CLAIMING THE GALLERY AS SANCTUARY
Rachel Ciesla
Published February 2018
Review: NETHERWORLDS at SEVENTH Gallery
NETHERWORLDS was presented at SEVENTH Gallery between 7 – 22 December 2017. Previous iterations of this project have been shown at Firstdraft, Sydney (5-29 October 2016) and The Walls, Gold Coast (5-19 August 2017).
In recent years, contemporary society – and so too the art world – has experienced a return to spirituality. Previously seen as a negative aspect of the eroticised ‘other’, this growing acceptance of mysticism and ritual, in combination with our secular malaise, is reclaiming and reimagining the everyday. NETHERWORLDS at Melbourne’s SEVENTH Gallery brings forth the underworld, claiming the gallery as a sanctuary: a place of peace and contemplation for practices perceived as maligned, perverse or otherwise ill-defined.
The exhibition features the work of six artists, all of whom could be considered ‘outsiders’. Many of the works embody histories of accusation and exclusion but also of acceptance and transformation, contributing to a sense of thresholds being enforced and transgressed. Running across the length of the gallery wall, Chantal Fraser’s line of lurid masks, #traditional #blurred lines (2013-17), combine her Samoan heritage with contemporary references to pop culture. Invoking rituals of adornment, the masks act as a point of connection and a marker of identity.
A book lies suspended mid-air by a length of chain. It contains Gate, Group, Road, Sigil and Collages (2012-2016) by Clay Kerrigan. Meditations on queerness, spirituality and contemporary culture are combined with a series of webcam photographs documenting the spiritual and artistic process to craft a visceral expression of queer spirituality. Similarly, Blake Lawrence’s Big Shroud (2016) serves as a document of both the artistic and ritualistic process. In this instance, the subject of the photograph is rendered unknown, all identifying features are kept hidden behind a veil of blue fabric.
Drawing upon the language of BDSM and fetishism, Anastasia Booth’s Portrait series presents three rituals of female sexual empowerment. In Portrait of Artemis (2016) the encounter with the female body is alluring, and at the same time sexually defiant. Dressed in leather and wielding an oversized phallus, the archetypal ‘woman in waiting’ is now a warrior.

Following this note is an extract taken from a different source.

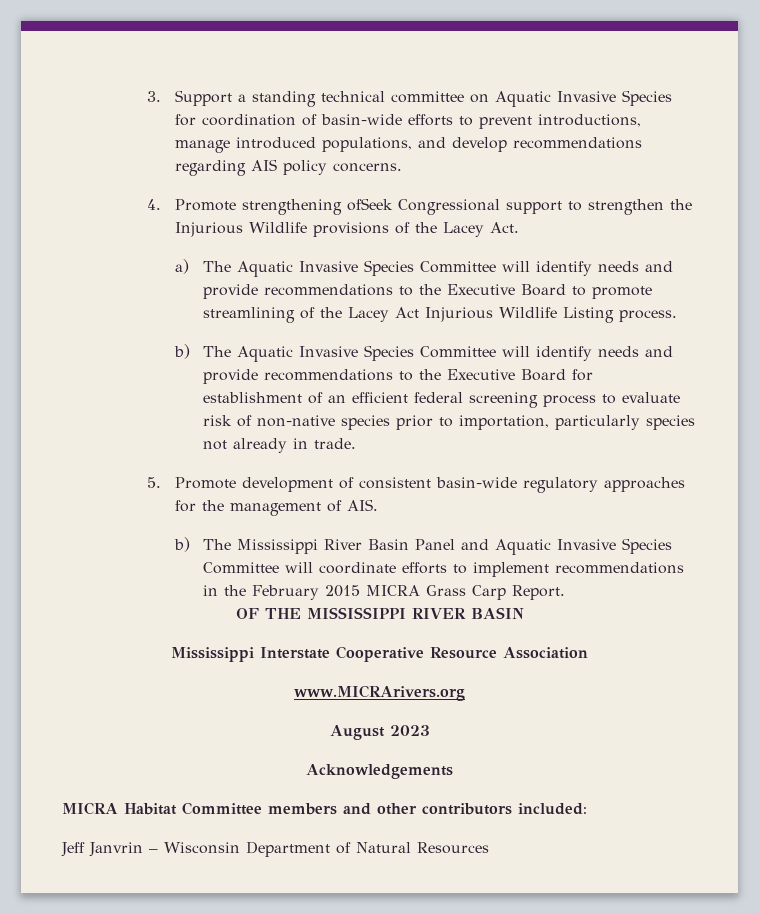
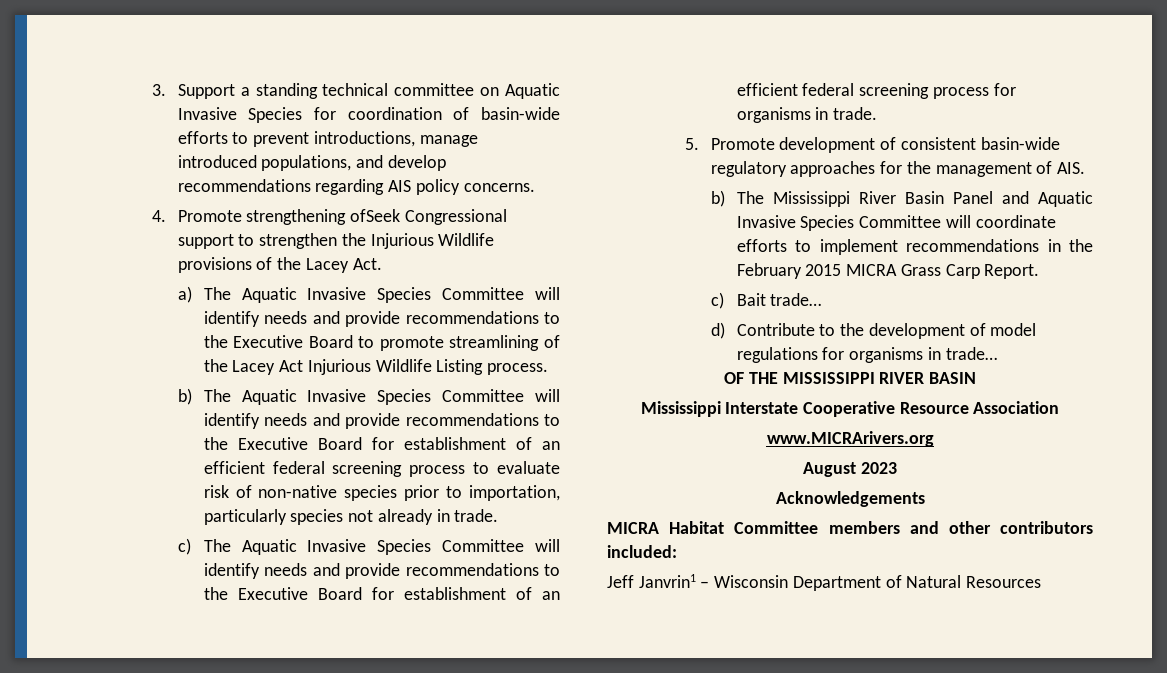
(357, 443) none -> [177,538,560,555] [203,563,560,579] [203,587,560,600] [736,83,1016,99] [736,107,878,123] // c) The Aquatic Invasive Species Committee will identify needs and provide recommendations to the Executive Board for establishment of an efficient federal screening process for organisms in trade.
(566, 592) none -> [710,292,822,309] [710,322,1037,339] [736,347,997,363] // c) Bait trade… // d) Contribute to the development of model regulations for organisms in trade…
[89,842,143,857] Janvrin -> [638,574,696,588] Janvrin1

In a work suggestive of both a sacrificial altar and a funeral pyre, Lustration (2017) by Naomi Blacklock, fills the gallery with the unnerving sound of the artist’s heavy breadth and howling screams. At the same time – from within the mound of firewood – a pool of water froths and bubbles with an intensity equal to the violence of the sound. Like Booth’s Portrait series, Blacklock reclaims and reimagines a history of female sexuality. By enacting rituals of female self-empowerment, both artists disrupt the historical tendency to view female eroticism as grotesque or submissive, and in doing so re-inscribe the awe-inspiring power of these (hidden) mythologised women.
Fortunes of the Forest (2017) by Caitlin Franzmann is the work which perhaps best examines the relationship between contemporary art and spirituality. Utilising the ritualised practice of divination, Franzmann invites you to perform a reading with divination cards, borne from her observations of the Karawatha Forest and its systems. However, in a ritual designed to connect us with an earthly ancient knowledge, the work suffers from the absence of Franzmann as a spiritual guide. By placing the responsibility to divine such knowledge solely in the hands of the viewer, Fortunes of the Forest lacks the social aspect inherent to this form of divination.

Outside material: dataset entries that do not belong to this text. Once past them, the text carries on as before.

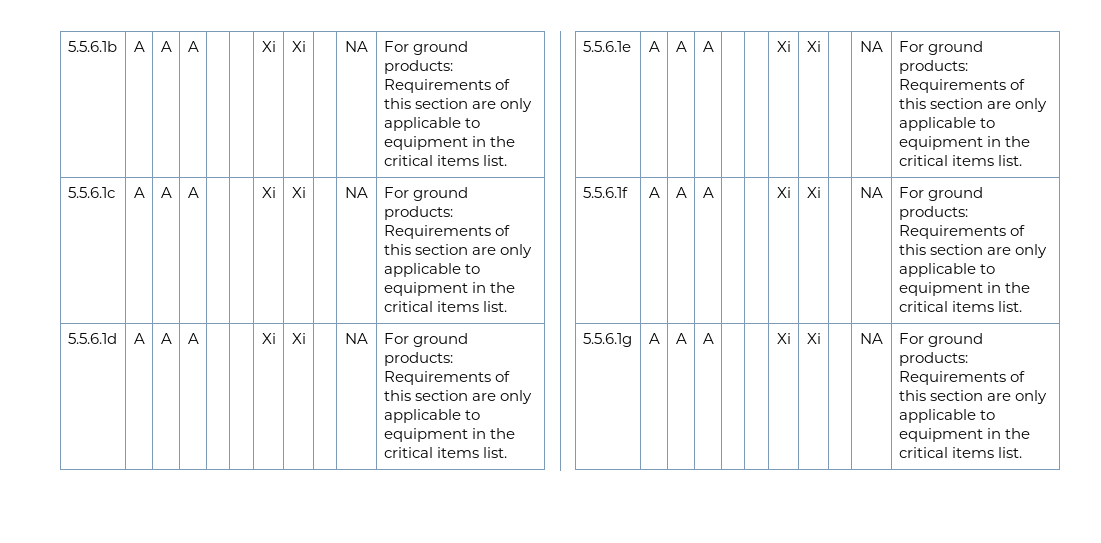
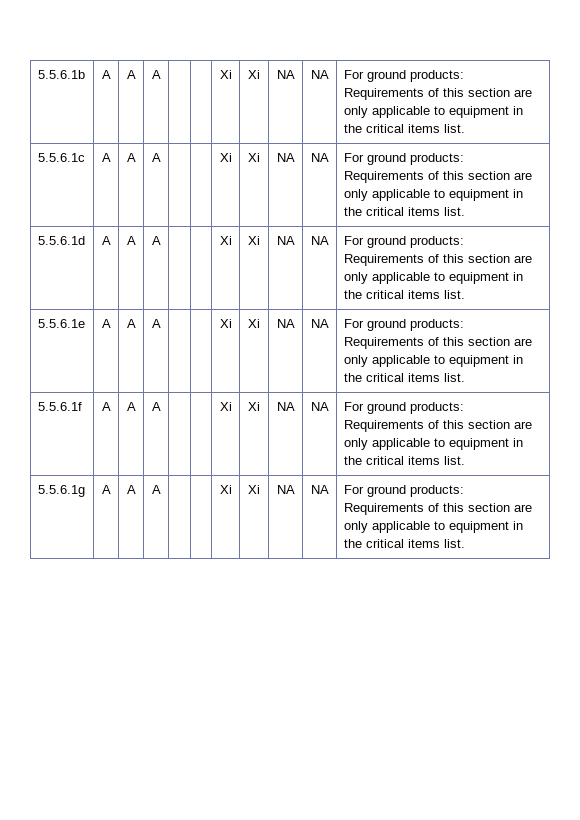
(306, 46) none -> [276,70,295,79] NA
(306, 192) none -> [276,153,295,162] NA
(306, 338) none -> [276,236,295,245] NA
(821, 46) none -> [276,319,295,328] NA
(821, 192) none -> [276,402,295,411] NA
(821, 338) none -> [276,485,295,494] NA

Despite the exhibition’s treatment of spirituality, magic and witchcraft as terms which are vastly interchangeable, NETHERWORLDS is careful never to imply that people’s experience of spirituality is homogenous. Reflecting upon the relationship between art, spirituality and outsiders, the act of entering a gallery is often cited as a religious experience. Occupying both religious and art spaces is accompanied by their own, unique set of rituals. By bringing their distinct experiences into this sacred setting, each artist is successful in their attempt to craft new rituals for queer and feminist communities within the context of art. In doing so, they open up new possibilities for contemporary society, implicating the viewer within their journey.
Biographies
Rachel Ciesla is a curator and creative producer from Perth currently based in Melbourne. She has worked in the contemporary arts sector across a variety of curatorial, marketing and administrative roles. With an interest in critically-engaged practices that address issues of identity and community. Rachel is undertaking a MA Curatorship at the University of Melbourne and holds a BA in Art History from the University of Western Australia.